Rotational Equilibrium: How Weight Decay Balances Learning Across Neural Networks
Atli Kosson, Bettina Messmer, Martin Jaggi
TL;DR
The paper introduces rotational equilibrium as a geometric framework to understand how weight decay modulates neuron-level updates in modern networks with normalization. It derives equilibrium norms and angular-update predictions for several optimizers (SGDM, AdamW, Adam+$\ell_2$, Lion) within a random-walk model and proposes Rotational Variants (RVs) that fix angular updates to emulate the benefits of weight decay without WD. Empirically, balanced rotation across layers and neurons—promoted by Weight Standardization and RVs—explains AdamW’s empirical advantage over Adam+$\ell_2$ and helps reduce the need for learning-rate warmup. The work further demonstrates that controlling rotation can maintain steady optimization dynamics across scale-invariant and scale-sensitive parameters, with practical implications for training stability and hyperparameter tuning.
Abstract
This study investigates how weight decay affects the update behavior of individual neurons in deep neural networks through a combination of applied analysis and experimentation.

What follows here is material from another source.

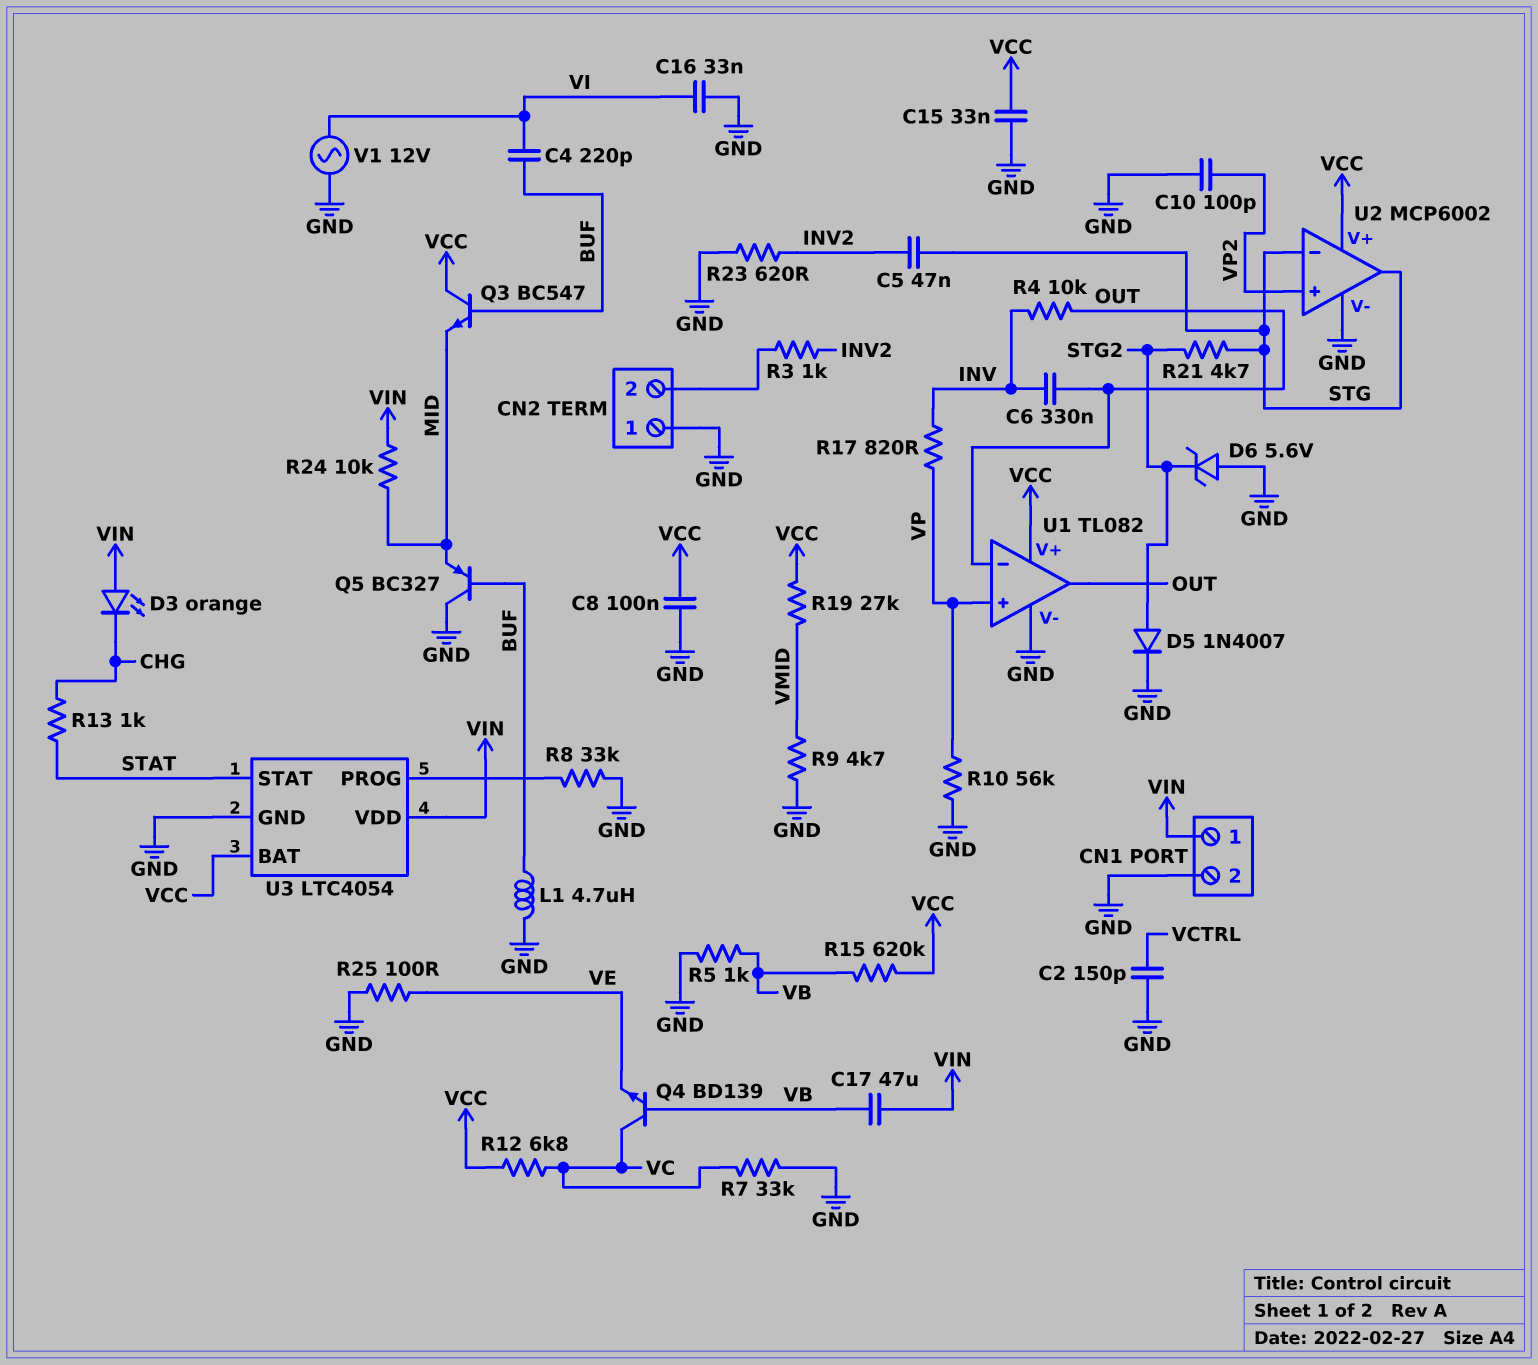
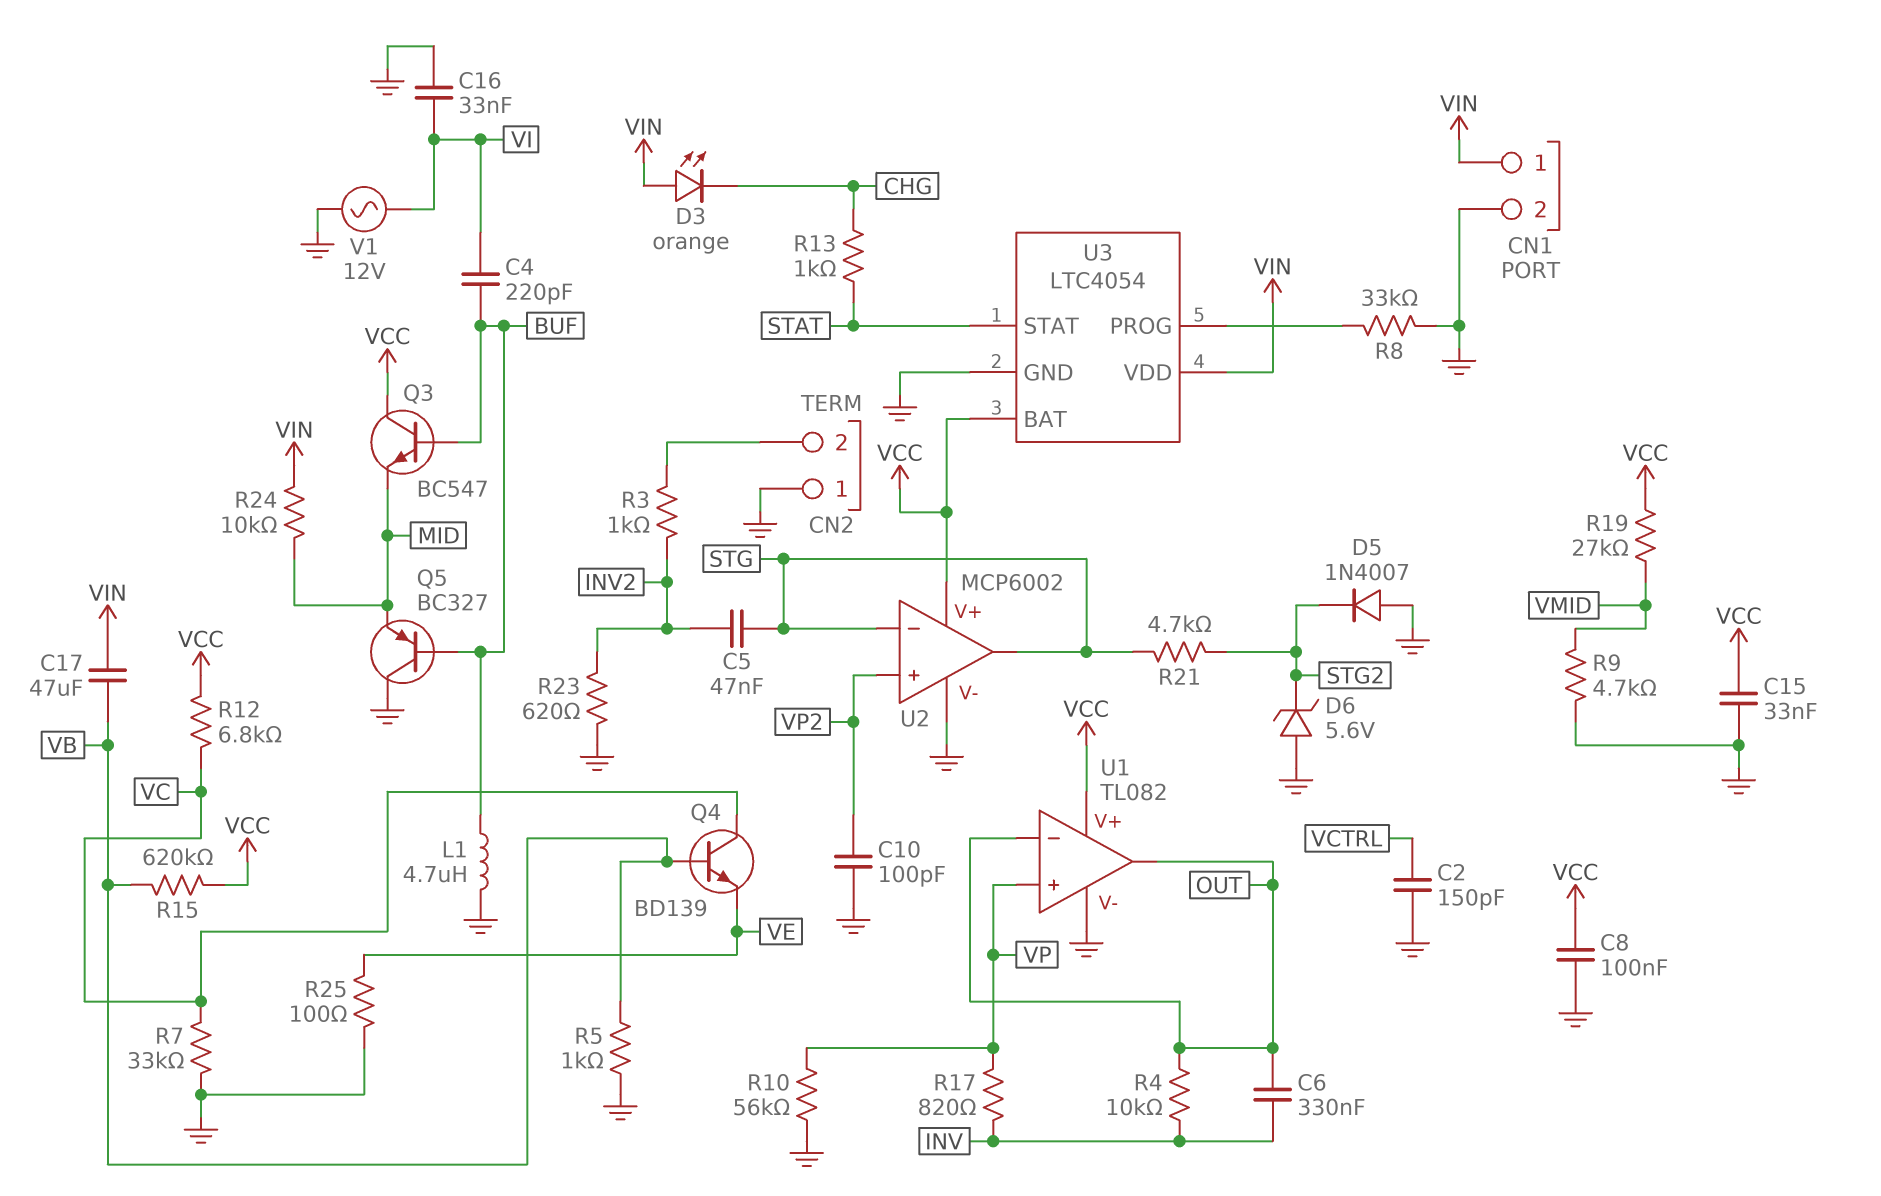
D5: diode 1N4007 (A STG2, K GND) -> diode 1N4007 (A GND, K STG2)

Weight decay can cause the expected magnitude and angular updates of a neuron's weight vector to converge to a steady state we call rotational equilibrium. These states can be highly homogeneous, effectively balancing the average rotation -- a proxy for the effective learning rate -- across different layers and neurons. Our work analyzes these dynamics across optimizers like Adam, Lion, and SGD with momentum, offering a new simple perspective on training that elucidates the efficacy of widely used but poorly understood methods in deep learning. We demonstrate how balanced rotation plays a key role in the effectiveness of normalization like Weight Standardization, as well as that of AdamW over Adam with L2-regularization. Finally, we show that explicitly controlling the rotation provides the benefits of weight decay while substantially reducing the need for learning rate warmup.